Identical residue: all (or ≥ threshold %) sequences share the exact same character at this column.

Grey (background mode)

Similar residue: all (or ≥ threshold %) sequences have a character belonging to the same physicochemical group.

No highlight

Residue is neither identical nor similar across the alignment at the selected threshold.

Position numbers

Printed at the end of each row — the cumulative count of non-gap residues up to that point in each sequence.

🔬 Applications
  • Visualising conserved residues in a multiple protein or DNA sequence alignment
  • Identifying structurally or functionally important positions shared across a protein family
  • Enhancing figures produced by sequence alignment programs for publication
  • Comparing conservation patterns between different alignment regions
  • Designing primers or probes that target highly conserved regions
⚠️ Common Mistakes & Warnings
Sequences must be pre-aligned and equal length

This tool does not perform sequence alignment. All input sequences must already be aligned and must have identical lengths (including gap characters).

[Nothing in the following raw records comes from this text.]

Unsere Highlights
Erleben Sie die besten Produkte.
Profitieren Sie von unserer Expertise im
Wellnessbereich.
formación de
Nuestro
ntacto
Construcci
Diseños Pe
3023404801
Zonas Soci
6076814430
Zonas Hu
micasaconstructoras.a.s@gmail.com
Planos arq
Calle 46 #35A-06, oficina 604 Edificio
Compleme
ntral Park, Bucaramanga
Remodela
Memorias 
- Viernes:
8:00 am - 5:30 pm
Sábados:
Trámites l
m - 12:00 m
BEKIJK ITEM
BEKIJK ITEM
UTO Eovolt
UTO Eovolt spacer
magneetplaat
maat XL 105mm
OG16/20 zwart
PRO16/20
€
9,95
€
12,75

Leave similarity groups empty for DNA alignments

The default similarity groups are designed for protein alignments. When colouring a DNA alignment, clear the similarity groups field so only identical nucleotides are highlighted.

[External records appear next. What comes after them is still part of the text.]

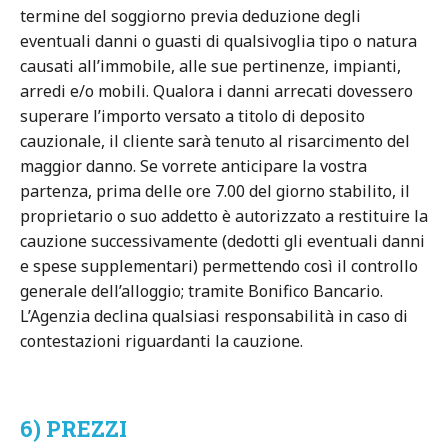
termine del soggiorno previa deduzione degli
eventuali danni o guasti di qualsivoglia tipo o natura
causati all’immobile, alle sue pertinenze, impianti,
arredi e/o mobili. Qualora i danni arrecati dovessero
superare l’importo versato a titolo di deposito
cauzionale, il cliente sarà tenuto al risarcimento del
maggior danno. Se vorrete anticipare la vostra
partenza, prima delle ore 7.00 del giorno stabilito, il
proprietario o suo addetto è autorizzato a restituire la
cauzione successivamente (dedotti gli eventuali danni
e spese supplementari) permettendo così il controllo
generale dell’alloggio; tramite Bonifico Bancario.
L’Agenzia declina qualsiasi responsabilità in caso di
contestazioni riguardanti la cauzione.
6) PREZZI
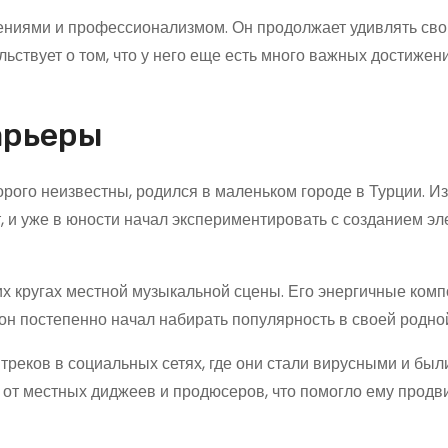
жениями и профессионализмом. Он продолжает удивлять сво
ьствует о том, что у него еще есть много важных достижен
арьеры
рого неизвестны, родился в маленьком городе в Турции. Из
, и уже в юности начал экспериментировать с созданием э
их кругах местной музыкальной сцены. Его энергичные комп
он постепенно начал набирать популярность в своей родной
треков в социальных сетях, где они стали вирусными и был
от местных диджеев и продюсеров, что помогло ему продв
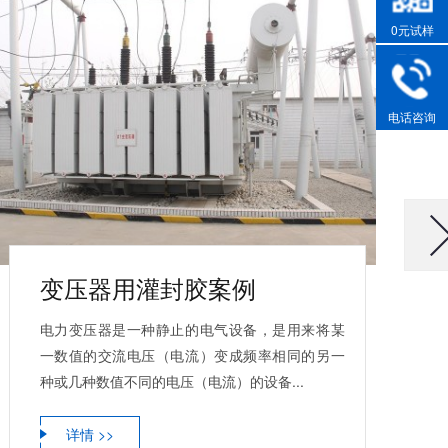
0元试样
电话咨询
变压器用灌封胶案例
电力变压器是一种静止的电气设备，是用来将某
一数值的交流电压（电流）变成频率相同的另一
种或几种数值不同的电压（电流）的设备...
详情 >>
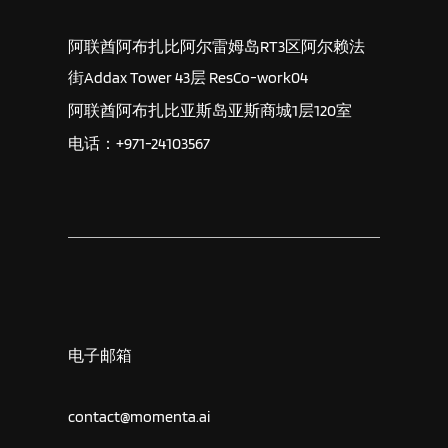
阿联酋阿布扎比阿尔雷姆岛RT3区阿尔赖法
街Addax Tower 43层 ResCo-work04
阿联酋阿布扎比亚斯岛亚斯商城1层120室
电话：+971-24103567
电子邮箱
contact@momenta.ai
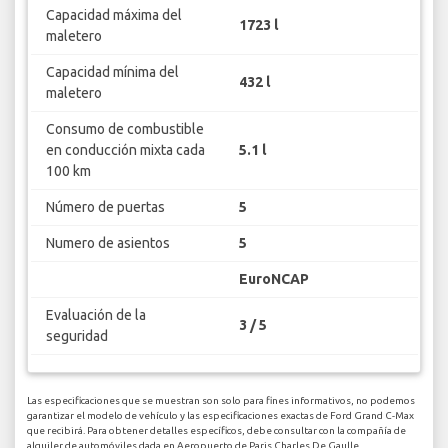
Capacidad máxima del
1723 l
maletero
Capacidad mínima del
432 l
maletero
Consumo de combustible
en conducción mixta cada
5.1 l
100 km
Número de puertas
5
Numero de asientos
5
EuroNCAP
Evaluación de la
3 / 5
seguridad
Las especificaciones que se muestran son solo para fines informativos, no podemos
garantizar el modelo de vehículo y las especificaciones exactas de Ford Grand C-Max
que recibirá. Para obtener detalles específicos, debe consultar con la compañía de
alquiler de automóviles dada en Aeropuerto de Paris Charles De Gaulle.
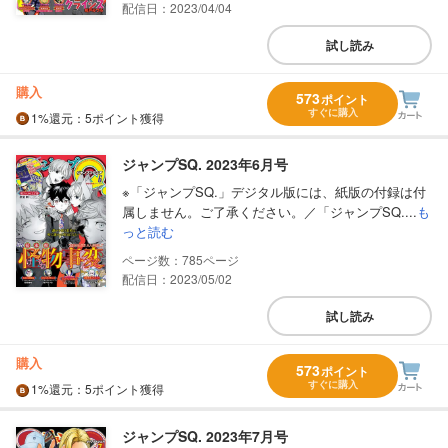
配信日：2023/04/04
試し読み
購入
573
ポイント
すぐに購入
1%
還元
：5ポイント獲得
ジャンプSQ. 2023年6月号
※「ジャンプSQ.」デジタル版には、紙版の付録は付
属しません。ご了承ください。／「ジャンプSQ....
も
っと読む
785
配信日：2023/05/02
試し読み
購入
573
ポイント
すぐに購入
1%
還元
：5ポイント獲得
ジャンプSQ. 2023年7月号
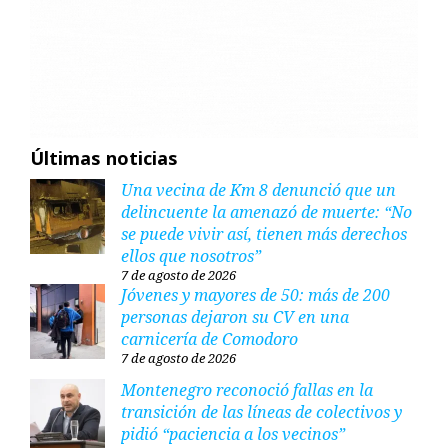
Últimas noticias
Una vecina de Km 8 denunció que un
delincuente la amenazó de muerte: “No
se puede vivir así, tienen más derechos
ellos que nosotros”
7 de agosto de 2026
Jóvenes y mayores de 50: más de 200
personas dejaron su CV en una
carnicería de Comodoro
7 de agosto de 2026
Montenegro reconoció fallas en la
transición de las líneas de colectivos y
pidió “paciencia a los vecinos”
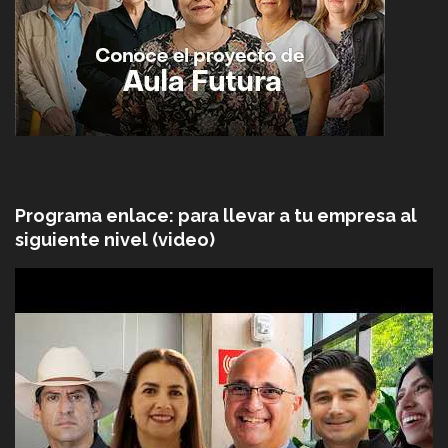
Programa enlace: para llevar a tu empresa al
siguiente nivel (video)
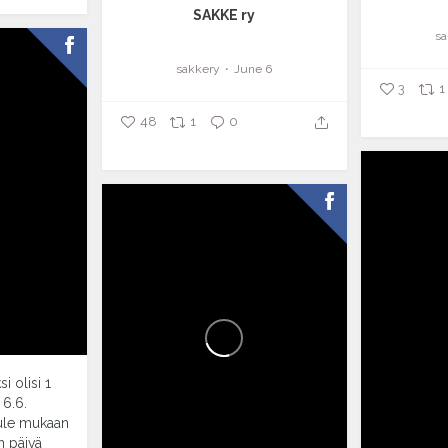
SAKKE ry
sa
sakkery
June 6
3
1
48
1
0
i olisi 1
 6.6.
ule mukaan
n päivä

Sequence titles are truncated to 20 characters

Only the first 20 characters of each FASTA title are used for display. Ensure the first 20 characters of each title are distinct enough to identify the sequence.

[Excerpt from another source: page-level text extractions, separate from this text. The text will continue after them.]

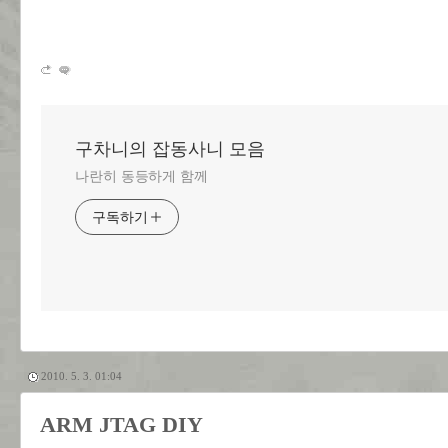
구차니의 잡동사니 모음
나란히 동등하게 함께
구독하기
2010. 5. 3. 01:04
ARM JTAG DIY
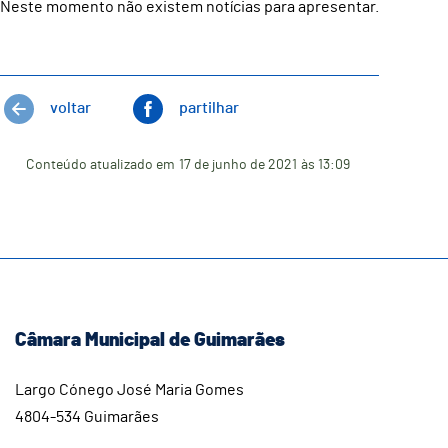
Neste momento não existem notícias para apresentar.
voltar
partilhar
Conteúdo atualizado em
17 de junho de 2021
às 13:09
Câmara Municipal de Guimarães
Largo Cónego José Maria Gomes
4804-534 Guimarães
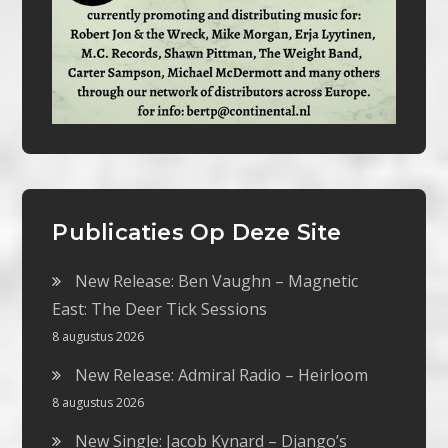
Publicaties Op Deze Site
New Release: Ben Vaughn – Magnetic
East: The Deer Tick Sessions
8 augustus 2026
New Release: Admiral Radio – Heirloom
8 augustus 2026
New Single: Jacob Kynard – Django’s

❓ Frequently Asked Questions

What do the similarity groups represent?
Each group is a set of amino acids that share physicochemical properties. For example, GAVLI groups small non-polar aliphatic residues. A column is coloured "similar" if all (or ≥ threshold %) sequences have residues from the same group — even if the exact residues differ.
What does the consensus threshold do?
At 100 % (default), colouring is applied only when every sequence in the alignment agrees. Lower the threshold (e.g. 80 %) to highlight columns that are conserved in most but not all sequences. This is useful for large or divergent alignments.
Why does the position counter start at 0?
By default, position numbering starts at 0 for all sequences. To begin at a different position — for example to match the numbering of a reference sequence — enter the starting values in the Starting Positions field, one per sequence separated by commas.
Can I colour a DNA alignment?
Yes. Clear the similarity groups field (leave it empty) before running. Only perfectly identical nucleotides at ≥ threshold % will receive the identity colour; no similarity colouring is applied.